La batalla legal por el presupuesto de las universidades nacionales atraviesa una zona de grises procesales, el constitucionalista Andrés Gil Domínguez en diálogo con el programa “Palabras más, palabras menos” de LA CIELO FM 103.5 define esta situación como una estrategia deliberada de dilación.
Tras obtener fallos favorables en primera y segunda instancia, el financiamiento educativo ha quedado congelado por un recurso extraordinario interpuesto por el Poder Ejecutivo. Según explicó el abogado, “lo que sucede es que la decisión recurrida en este caso la medida cautelar confirmada en la segunda instancia queda suspendida” hasta que la Cámara decida si eleva el caso a la Corte Suprema.
El “abuso procesal” como escudo temporal
Para Gil Domínguez, el accionar de la gestión nacional no responde a una lógica de defensa legítima, sino a una herramienta para esquivar la normativa vigente. El experto fue tajante al señalar que “los funcionarios hasta acá están haciendo un abuso procesal que lo hacen para no aplicar dos artículos de la Ley de Financiamiento Universitario”. Esta maniobra, sin embargo, tiene un recorrido corto.
El constitucionalista estima que este escenario de suspensión no se prolongará demasiado en el tiempo, “esto se va a resolver en un plazo máximo de de 30 días 20 30 días”. Además, pronosticó que el Gobierno tiene pocas posibilidades de éxito en esta instancia, afirmando que “tiene un 98 por ciento de probabilidades que la Cámara lo rechace si sigue con todos los antecedentes de la propia Cámara y de la jurisprudencia en todo el país”.

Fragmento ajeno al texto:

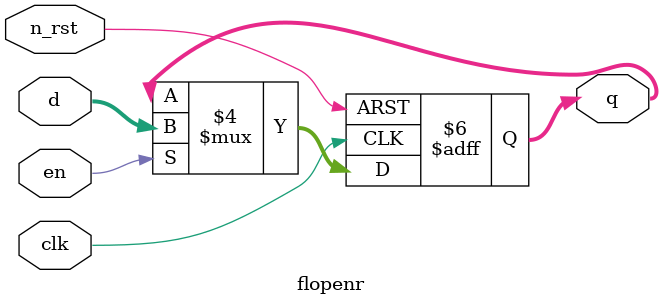
<source format=sv>
module flopenr(
	clk,
	n_rst,
	en,
	// clr,
	d,
	q
);

    parameter RESET_VALUE = 32'h0000_0000;
	parameter WIDTH = 32;

	input clk, n_rst, en/*, clr*/;
	input [WIDTH - 1:0] d;
	output reg [WIDTH - 1:0] q;	

	always@(posedge clk or negedge n_rst) begin 
		if(!n_rst/* | clr*/) begin
			q <= 32'h0;
		end
		else begin
			if(en)
				q <= d;
			else 
				q <= q;
		end		
	end

endmodule

</source>
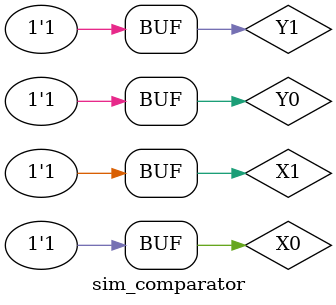
<source format=v>
`timescale 1ns / 1ps


module sim_comparator(

    );
    
    reg X1;
    reg X0;
    reg Y1;
    reg Y0;
    
    wire EQ;
    wire LT;
    wire GT;
    
    comparator UUT(
    .X1(X1),
    .X0(X0),
    .Y1(Y1),
    .Y0(Y0),
    .EQ(EQ),
    .LT(LT),
    .GT(GT)
    );
    
    initial begin
        X1 = 0;
        X0 = 0;
        Y1 = 0;
        Y0 = 0;
        #50;
        Y0 = 1;
        #50;
        Y0 = 0;
        Y1 = 1;
        #50;
        Y0 = 1;
        #50;
        Y0 = 0;
        Y1 = 0;
        X0 = 1;
        #50;
        Y0 = 1;
        #50;
        Y0 = 0;
        Y1 = 1;
        #50;
        Y0 = 1;
        #50;
        X1 = 1;
        X0 = 0;
        Y1 = 0;
        Y0 = 0;
        #50;
        Y0 = 1;
        #50;
        Y0 = 0;
        Y1 = 1;
        #50;
        Y0 = 1;
        #50;
        Y0 = 0;
        Y1 = 0;
        X0 = 1;
        #50;
        Y0 = 1;
        #50;
        Y0 = 0;
        Y1 = 1;
        #50;
        Y0 = 1;
        #50;
    end
endmodule

</source>
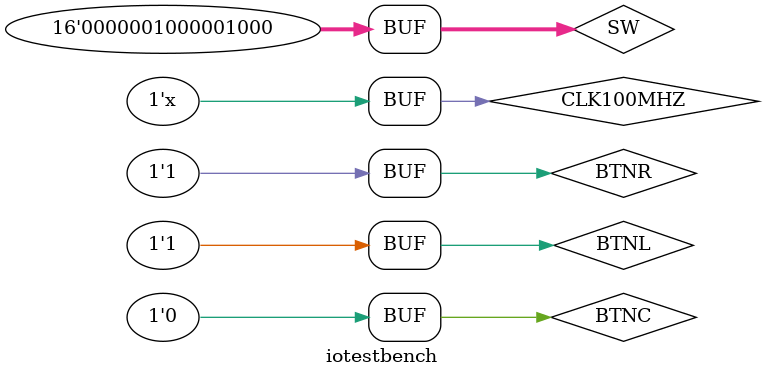
<source format=sv>
`timescale 1ns / 1ps

module iotestbench();
logic CLK100MHZ, BTNC, BTNL, BTNR;
logic [15:0] SW;
logic [7:0] AN;
logic [6:0] A2G;

initial
begin
    #0;
    CLK100MHZ = 0;
    BTNC = 1;
    #2;
    BTNC = 0;
    #2;
    BTNL = 1;
    BTNR = 1;
    #2;
    SW = 16'b00000010_00001000;
end

always
    begin
        #5;
        CLK100MHZ = ~CLK100MHZ;
    end

top_module tm
(
CLK100MHZ, BTNC, BTNL, BTNR, SW, AN, A2G
);

endmodule

</source>
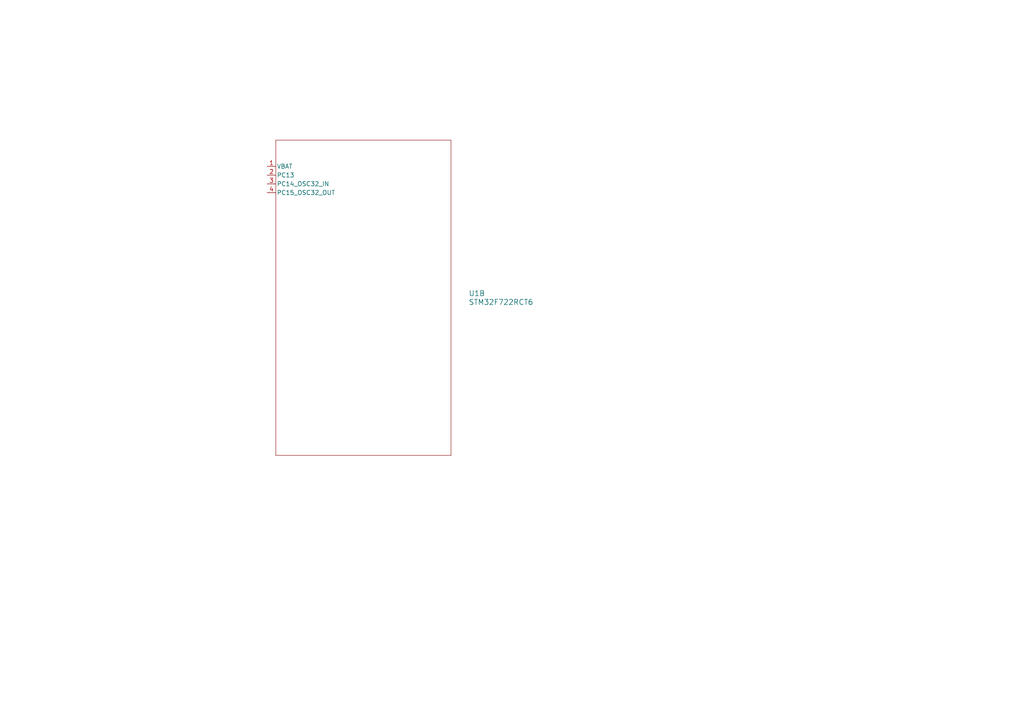
<source format=kicad_sch>
(kicad_sch
	(version 20250114)
	(generator "eeschema")
	(generator_version "9.0")
	(uuid "774e61b9-afc9-4ecb-a073-48ce68bdc5da")
	(paper "A4")
	
	(symbol
		(lib_id "2025-11-01_17-11-34:STM32F722RCT6")
		(at 72.39 45.72 0)
		(unit 2)
		(exclude_from_sim no)
		(in_bom yes)
		(on_board yes)
		(dnp no)
		(fields_autoplaced yes)
		(uuid "32e086f1-a417-495b-b764-93dbcc607608")
		(property "Reference" "U1"
			(at 135.89 85.0899 0)
			(effects
				(font
					(size 1.524 1.524)
				)
				(justify left)
			)
		)
		(property "Value" "STM32F722RCT6"
			(at 135.89 87.6299 0)
			(effects
				(font
					(size 1.524 1.524)
				)
				(justify left)
			)
		)
		(property "Footprint" "LQFP64-10x10mm"
			(at 71.12 42.164 0)
			(effects
				(font
					(size 1.27 1.27)
					(italic yes)
				)
				(hide yes)
			)
		)
		(property "Datasheet" "https://www.st.com/resource/en/datasheet/stm32f722ic.pdf"
			(at 69.088 43.688 0)
			(effects
				(font
					(size 1.27 1.27)
					(italic yes)
				)
				(hide yes)
			)
		)
		(property "Description" ""
			(at 72.39 45.72 0)
			(effects
				(font
					(size 1.27 1.27)
				)
				(hide yes)
			)
		)
		(pin "1"
			(uuid "a5eec1c1-49d3-41b4-863c-880e2ff4392e")
		)
		(pin "2"
			(uuid "60ce0c12-7445-4d4a-9142-4e36d9ac5baa")
		)
		(pin "3"
			(uuid "c3fe2c89-7146-4677-ab9c-3bdf219ccd89")
		)
		(pin "4"
			(uuid "6fe92e9b-45ae-482e-8f7b-2c18ead0a71c")
		)
		(instances
			(project ""
				(path "/1dd9e63a-24f2-43c6-ae21-66b89e6998f2/9bb21508-08d3-4d29-a04f-971573e7774c"
					(reference "U1")
					(unit 2)
				)
			)
		)
	)
)

</source>
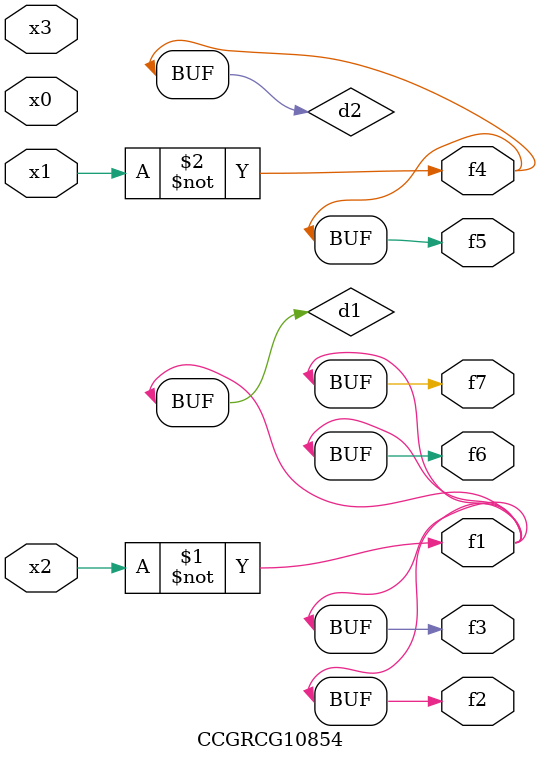
<source format=v>
module CCGRCG10854(
	input x0, x1, x2, x3,
	output f1, f2, f3, f4, f5, f6, f7
);

	wire d1, d2;

	xnor (d1, x2);
	not (d2, x1);
	assign f1 = d1;
	assign f2 = d1;
	assign f3 = d1;
	assign f4 = d2;
	assign f5 = d2;
	assign f6 = d1;
	assign f7 = d1;
endmodule

</source>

Responsabilidades penales y el factor de la Corte “insondable”
El riesgo para los funcionarios públicos aumenta si la Cámara rechaza el recurso extraordinario. En ese caso, aunque el Gobierno recurra “en queja” a la Corte, la medida cautelar se vuelve de cumplimiento efectivo. Gil Domínguez advirtió que, de no acatarse, “tendrán responsabilidades penales y patrimoniales personales los funcionarios que no la cumplan”.
La incertidumbre mayor radica en el máximo tribunal, cuyos plazos escapan a cualquier previsión lógica. “Los tiempos de la Corte Suprema de Justicia son como los tiempos del señor son insondables hace hace cuando cuando quiere”, sentenció el constitucionalista. Si la Cámara llegara a conceder el recurso, el caso viajaría a la Corte y los fondos quedarían “suspendidos hasta que la Corte Suprema de Justicia resuelva el tema”.